WHAT IS ASKED: Format all the lines below as a numbered list and skip any blank lines.

(Data taken from a collection)
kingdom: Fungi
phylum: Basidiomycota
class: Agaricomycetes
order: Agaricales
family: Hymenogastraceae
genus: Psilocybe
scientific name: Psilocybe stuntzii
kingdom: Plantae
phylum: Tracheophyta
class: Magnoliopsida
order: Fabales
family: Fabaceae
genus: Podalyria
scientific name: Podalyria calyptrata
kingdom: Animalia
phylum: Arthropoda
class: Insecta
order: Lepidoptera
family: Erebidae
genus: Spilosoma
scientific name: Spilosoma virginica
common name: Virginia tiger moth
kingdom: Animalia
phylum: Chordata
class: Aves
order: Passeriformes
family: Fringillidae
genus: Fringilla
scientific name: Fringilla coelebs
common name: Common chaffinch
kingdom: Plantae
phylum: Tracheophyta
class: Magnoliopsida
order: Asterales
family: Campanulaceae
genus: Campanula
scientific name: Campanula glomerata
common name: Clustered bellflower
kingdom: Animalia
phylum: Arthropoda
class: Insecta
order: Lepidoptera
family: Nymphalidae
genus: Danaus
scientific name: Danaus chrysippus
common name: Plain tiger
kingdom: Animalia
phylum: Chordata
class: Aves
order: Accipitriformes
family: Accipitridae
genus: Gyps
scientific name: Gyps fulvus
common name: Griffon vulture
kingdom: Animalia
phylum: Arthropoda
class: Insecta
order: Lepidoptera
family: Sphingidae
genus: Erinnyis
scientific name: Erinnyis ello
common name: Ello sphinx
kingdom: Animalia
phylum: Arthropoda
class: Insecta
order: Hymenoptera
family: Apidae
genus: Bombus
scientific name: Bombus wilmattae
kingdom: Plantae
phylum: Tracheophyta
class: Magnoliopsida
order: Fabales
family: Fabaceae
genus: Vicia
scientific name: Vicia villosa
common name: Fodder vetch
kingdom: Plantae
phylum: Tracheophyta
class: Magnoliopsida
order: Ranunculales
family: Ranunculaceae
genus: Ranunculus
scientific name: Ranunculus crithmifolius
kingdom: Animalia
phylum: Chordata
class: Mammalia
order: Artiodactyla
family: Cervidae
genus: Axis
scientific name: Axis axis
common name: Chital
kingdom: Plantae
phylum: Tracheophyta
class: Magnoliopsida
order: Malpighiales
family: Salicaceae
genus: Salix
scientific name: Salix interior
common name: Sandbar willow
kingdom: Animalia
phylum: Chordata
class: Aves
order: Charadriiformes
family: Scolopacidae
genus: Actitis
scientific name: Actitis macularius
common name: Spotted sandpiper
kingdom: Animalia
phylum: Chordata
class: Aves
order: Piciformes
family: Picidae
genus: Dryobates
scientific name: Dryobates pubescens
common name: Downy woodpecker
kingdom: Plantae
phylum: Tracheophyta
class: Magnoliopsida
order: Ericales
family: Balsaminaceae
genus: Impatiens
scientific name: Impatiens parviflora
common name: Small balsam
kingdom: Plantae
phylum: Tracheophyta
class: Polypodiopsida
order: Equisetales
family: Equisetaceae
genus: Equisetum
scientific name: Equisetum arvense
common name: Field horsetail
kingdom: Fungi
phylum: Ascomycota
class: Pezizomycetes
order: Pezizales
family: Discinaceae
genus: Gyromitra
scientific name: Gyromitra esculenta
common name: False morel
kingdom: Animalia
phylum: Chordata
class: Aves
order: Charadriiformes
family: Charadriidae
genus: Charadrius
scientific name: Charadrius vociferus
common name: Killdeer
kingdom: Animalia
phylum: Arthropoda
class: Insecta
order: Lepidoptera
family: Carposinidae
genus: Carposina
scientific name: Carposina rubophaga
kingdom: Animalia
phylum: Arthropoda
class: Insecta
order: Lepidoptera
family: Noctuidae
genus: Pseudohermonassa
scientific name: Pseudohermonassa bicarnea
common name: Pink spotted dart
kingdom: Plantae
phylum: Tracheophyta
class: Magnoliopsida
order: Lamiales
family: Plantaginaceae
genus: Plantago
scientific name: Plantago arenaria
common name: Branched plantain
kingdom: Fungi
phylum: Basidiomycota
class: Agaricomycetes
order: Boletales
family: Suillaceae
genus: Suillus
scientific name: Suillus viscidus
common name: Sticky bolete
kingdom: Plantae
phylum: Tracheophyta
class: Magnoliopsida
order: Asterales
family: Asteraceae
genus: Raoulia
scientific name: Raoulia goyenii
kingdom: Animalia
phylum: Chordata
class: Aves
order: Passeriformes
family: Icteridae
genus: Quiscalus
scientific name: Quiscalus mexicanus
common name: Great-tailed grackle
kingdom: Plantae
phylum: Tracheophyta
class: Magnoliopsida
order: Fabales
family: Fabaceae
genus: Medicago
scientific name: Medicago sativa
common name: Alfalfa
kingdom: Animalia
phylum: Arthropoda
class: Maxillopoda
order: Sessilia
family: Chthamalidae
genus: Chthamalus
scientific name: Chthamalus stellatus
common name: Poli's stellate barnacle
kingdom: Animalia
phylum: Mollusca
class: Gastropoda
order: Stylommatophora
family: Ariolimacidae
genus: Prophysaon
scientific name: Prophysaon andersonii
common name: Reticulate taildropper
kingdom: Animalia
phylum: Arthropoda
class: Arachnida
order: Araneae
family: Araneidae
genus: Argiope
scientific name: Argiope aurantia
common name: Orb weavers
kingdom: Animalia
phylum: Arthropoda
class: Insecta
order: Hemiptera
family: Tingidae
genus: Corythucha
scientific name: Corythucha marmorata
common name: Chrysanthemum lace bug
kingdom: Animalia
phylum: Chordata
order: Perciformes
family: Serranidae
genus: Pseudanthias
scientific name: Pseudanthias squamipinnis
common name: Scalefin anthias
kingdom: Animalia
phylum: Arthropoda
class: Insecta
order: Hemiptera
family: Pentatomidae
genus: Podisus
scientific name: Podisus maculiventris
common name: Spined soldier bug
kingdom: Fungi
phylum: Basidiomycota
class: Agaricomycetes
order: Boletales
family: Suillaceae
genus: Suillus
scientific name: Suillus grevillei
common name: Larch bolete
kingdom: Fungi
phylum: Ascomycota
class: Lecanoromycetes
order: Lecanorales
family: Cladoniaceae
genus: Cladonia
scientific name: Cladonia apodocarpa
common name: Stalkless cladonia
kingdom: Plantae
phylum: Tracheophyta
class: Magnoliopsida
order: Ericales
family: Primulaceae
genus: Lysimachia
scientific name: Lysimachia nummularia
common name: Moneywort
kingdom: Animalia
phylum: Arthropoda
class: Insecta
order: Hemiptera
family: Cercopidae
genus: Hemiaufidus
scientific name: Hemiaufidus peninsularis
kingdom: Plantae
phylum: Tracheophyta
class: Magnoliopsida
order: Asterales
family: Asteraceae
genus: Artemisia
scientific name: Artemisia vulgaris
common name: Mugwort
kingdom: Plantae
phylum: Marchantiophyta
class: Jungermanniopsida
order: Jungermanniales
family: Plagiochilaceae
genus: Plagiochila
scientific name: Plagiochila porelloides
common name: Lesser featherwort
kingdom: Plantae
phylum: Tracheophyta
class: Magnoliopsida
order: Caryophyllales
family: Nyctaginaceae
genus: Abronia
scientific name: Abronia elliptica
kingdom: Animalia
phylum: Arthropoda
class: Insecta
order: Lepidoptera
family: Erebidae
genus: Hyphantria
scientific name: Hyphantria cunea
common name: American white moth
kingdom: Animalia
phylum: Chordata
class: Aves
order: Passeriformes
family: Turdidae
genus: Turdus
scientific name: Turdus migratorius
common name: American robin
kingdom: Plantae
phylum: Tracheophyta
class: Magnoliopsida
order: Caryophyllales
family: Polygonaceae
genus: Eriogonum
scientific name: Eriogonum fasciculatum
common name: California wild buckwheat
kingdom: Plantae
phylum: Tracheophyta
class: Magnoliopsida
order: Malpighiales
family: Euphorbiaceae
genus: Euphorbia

RESPONSE:
1. kingdom: Fungi
2. phylum: Basidiomycota
3. class: Agaricomycetes
4. order: Agaricales
5. family: Hymenogastraceae
6. genus: Psilocybe
7. scientific name: Psilocybe stuntzii
8. kingdom: Plantae
9. phylum: Tracheophyta
10. class: Magnoliopsida
11. order: Fabales
12. family: Fabaceae
13. genus: Podalyria
14. scientific name: Podalyria calyptrata
15. kingdom: Animalia
16. phylum: Arthropoda
17. class: Insecta
18. order: Lepidoptera
19. family: Erebidae
20. genus: Spilosoma
21. scientific name: Spilosoma virginica
22. common name: Virginia tiger moth
23. kingdom: Animalia
24. phylum: Chordata
25. class: Aves
26. order: Passeriformes
27. family: Fringillidae
28. genus: Fringilla
29. scientific name: Fringilla coelebs
30. common name: Common chaffinch
31. kingdom: Plantae
32. phylum: Tracheophyta
33. class: Magnoliopsida
34. order: Asterales
35. family: Campanulaceae
36. genus: Campanula
37. scientific name: Campanula glomerata
38. common name: Clustered bellflower
39. kingdom: Animalia
40. phylum: Arthropoda
41. class: Insecta
42. order: Lepidoptera
43. family: Nymphalidae
44. genus: Danaus
45. scientific name: Danaus chrysippus
46. common name: Plain tiger
47. kingdom: Animalia
48. phylum: Chordata
49. class: Aves
50. order: Accipitriformes
51. family: Accipitridae
52. genus: Gyps
53. scientific name: Gyps fulvus
54. common name: Griffon vulture
55. kingdom: Animalia
56. phylum: Arthropoda
57. class: Insecta
58. order: Lepidoptera
59. family: Sphingidae
60. genus: Erinnyis
61. scientific name: Erinnyis ello
62. common name: Ello sphinx
63. kingdom: Animalia
64. phylum: Arthropoda
65. class: Insecta
66. order: Hymenoptera
67. family: Apidae
68. genus: Bombus
69. scientific name: Bombus wilmattae
70. kingdom: Plantae
71. phylum: Tracheophyta
72. class: Magnoliopsida
73. order: Fabales
74. family: Fabaceae
75. genus: Vicia
76. scientific name: Vicia villosa
77. common name: Fodder vetch
78. kingdom: Plantae
79. phylum: Tracheophyta
80. class: Magnoliopsida
81. order: Ranunculales
82. family: Ranunculaceae
83. genus: Ranunculus
84. scientific name: Ranunculus crithmifolius
85. kingdom: Animalia
86. phylum: Chordata
87. class: Mammalia
88. order: Artiodactyla
89. family: Cervidae
90. genus: Axis
91. scientific name: Axis axis
92. common name: Chital
93. kingdom: Plantae
94. phylum: Tracheophyta
95. class: Magnoliopsida
96. order: Malpighiales
97. family: Salicaceae
98. genus: Salix
99. scientific name: Salix interior
100. common name: Sandbar willow
101. kingdom: Animalia
102. phylum: Chordata
103. class: Aves
104. order: Charadriiformes
105. family: Scolopacidae
106. genus: Actitis
107. scientific name: Actitis macularius
108. common name: Spotted sandpiper
109. kingdom: Animalia
110. phylum: Chordata
111. class: Aves
112. order: Piciformes
113. family: Picidae
114. genus: Dryobates
115. scientific name: Dryobates pubescens
116. common name: Downy woodpecker
117. kingdom: Plantae
118. phylum: Tracheophyta
119. class: Magnoliopsida
120. order: Ericales
121. family: Balsaminaceae
122. genus: Impatiens
123. scientific name: Impatiens parviflora
124. common name: Small balsam
125. kingdom: Plantae
126. phylum: Tracheophyta
127. class: Polypodiopsida
128. order: Equisetales
129. family: Equisetaceae
130. genus: Equisetum
131. scientific name: Equisetum arvense
132. common name: Field horsetail
133. kingdom: Fungi
134. phylum: Ascomycota
135. class: Pezizomycetes
136. order: Pezizales
137. family: Discinaceae
138. genus: Gyromitra
139. scientific name: Gyromitra esculenta
140. common name: False morel
141. kingdom: Animalia
142. phylum: Chordata
143. class: Aves
144. order: Charadriiformes
145. family: Charadriidae
146. genus: Charadrius
147. scientific name: Charadrius vociferus
148. common name: Killdeer
149. kingdom: Animalia
150. phylum: Arthropoda
151. class: Insecta
152. order: Lepidoptera
153. family: Carposinidae
154. genus: Carposina
155. scientific name: Carposina rubophaga
156. kingdom: Animalia
157. phylum: Arthropoda
158. class: Insecta
159. order: Lepidoptera
160. family: Noctuidae
161. genus: Pseudohermonassa
162. scientific name: Pseudohermonassa bicarnea
163. common name: Pink spotted dart
164. kingdom: Plantae
165. phylum: Tracheophyta
166. class: Magnoliopsida
167. order: Lamiales
168. family: Plantaginaceae
169. genus: Plantago
170. scientific name: Plantago arenaria
171. common name: Branched plantain
172. kingdom: Fungi
173. phylum: Basidiomycota
174. class: Agaricomycetes
175. order: Boletales
176. family: Suillaceae
177. genus: Suillus
178. scientific name: Suillus viscidus
179. common name: Sticky bolete
180. kingdom: Plantae
181. phylum: Tracheophyta
182. class: Magnoliopsida
183. order: Asterales
184. family: Asteraceae
185. genus: Raoulia
186. scientific name: Raoulia goyenii
187. kingdom: Animalia
188. phylum: Chordata
189. class: Aves
190. order: Passeriformes
191. family: Icteridae
192. genus: Quiscalus
193. scientific name: Quiscalus mexicanus
194. common name: Great-tailed grackle
195. kingdom: Plantae
196. phylum: Tracheophyta
197. class: Magnoliopsida
198. order: Fabales
199. family: Fabaceae
200. genus: Medicago
201. scientific name: Medicago sativa
202. common name: Alfalfa
203. kingdom: Animalia
204. phylum: Arthropoda
205. class: Maxillopoda
206. order: Sessilia
207. family: Chthamalidae
208. genus: Chthamalus
209. scientific name: Chthamalus stellatus
210. common name: Poli's stellate barnacle
211. kingdom: Animalia
212. phylum: Mollusca
213. class: Gastropoda
214. order: Stylommatophora
215. family: Ariolimacidae
216. genus: Prophysaon
217. scientific name: Prophysaon andersonii
218. common name: Reticulate taildropper
219. kingdom: Animalia
220. phylum: Arthropoda
221. class: Arachnida
222. order: Araneae
223. family: Araneidae
224. genus: Argiope
225. scientific name: Argiope aurantia
226. common name: Orb weavers
227. kingdom: Animalia
228. phylum: Arthropoda
229. class: Insecta
230. order: Hemiptera
231. family: Tingidae
232. genus: Corythucha
233. scientific name: Corythucha marmorata
234. common name: Chrysanthemum lace bug
235. kingdom: Animalia
236. phylum: Chordata
237. order: Perciformes
238. family: Serranidae
239. genus: Pseudanthias
240. scientific name: Pseudanthias squamipinnis
241. common name: Scalefin anthias
242. kingdom: Animalia
243. phylum: Arthropoda
244. class: Insecta
245. order: Hemiptera
246. family: Pentatomidae
247. genus: Podisus
248. scientific name: Podisus maculiventris
249. common name: Spined soldier bug
250. kingdom: Fungi
251. phylum: Basidiomycota
252. class: Agaricomycetes
253. order: Boletales
254. family: Suillaceae
255. genus: Suillus
256. scientific name: Suillus grevillei
257. common name: Larch bolete
258. kingdom: Fungi
259. phylum: Ascomycota
260. class: Lecanoromycetes
261. order: Lecanorales
262. family: Cladoniaceae
263. genus: Cladonia
264. scientific name: Cladonia apodocarpa
265. common name: Stalkless cladonia
266. kingdom: Plantae
267. phylum: Tracheophyta
268. class: Magnoliopsida
269. order: Ericales
270. family: Primulaceae
271. genus: Lysimachia
272. scientific name: Lysimachia nummularia
273. common name: Moneywort
274. kingdom: Animalia
275. phylum: Arthropoda
276. class: Insecta
277. order: Hemiptera
278. family: Cercopidae
279. genus: Hemiaufidus
280. scientific name: Hemiaufidus peninsularis
281. kingdom: Plantae
282. phylum: Tracheophyta
283. class: Magnoliopsida
284. order: Asterales
285. family: Asteraceae
286. genus: Artemisia
287. scientific name: Artemisia vulgaris
288. common name: Mugwort
289. kingdom: Plantae
290. phylum: Marchantiophyta
291. class: Jungermanniopsida
292. order: Jungermanniales
293. family: Plagiochilaceae
294. genus: Plagiochila
295. scientific name: Plagiochila porelloides
296. common name: Lesser featherwort
297. kingdom: Plantae
298. phylum: Tracheophyta
299. class: Magnoliopsida
300. order: Caryophyllales
301. family: Nyctaginaceae
302. genus: Abronia
303. scientific name: Abronia elliptica
304. kingdom: Animalia
305. phylum: Arthropoda
306. class: Insecta
307. order: Lepidoptera
308. family: Erebidae
309. genus: Hyphantria
310. scientific name: Hyphantria cunea
311. common name: American white moth
312. kingdom: Animalia
313. phylum: Chordata
314. class: Aves
315. order: Passeriformes
316. family: Turdidae
317. genus: Turdus
318. scientific name: Turdus migratorius
319. common name: American robin
320. kingdom: Plantae
321. phylum: Tracheophyta
322. class: Magnoliopsida
323. order: Caryophyllales
324. family: Polygonaceae
325. genus: Eriogonum
326. scientific name: Eriogonum fasciculatum
327. common name: California wild buckwheat
328. kingdom: Plantae
329. phylum: Tracheophyta
330. class: Magnoliopsida
331. order: Malpighiales
332. family: Euphorbiaceae
333. genus: Euphorbia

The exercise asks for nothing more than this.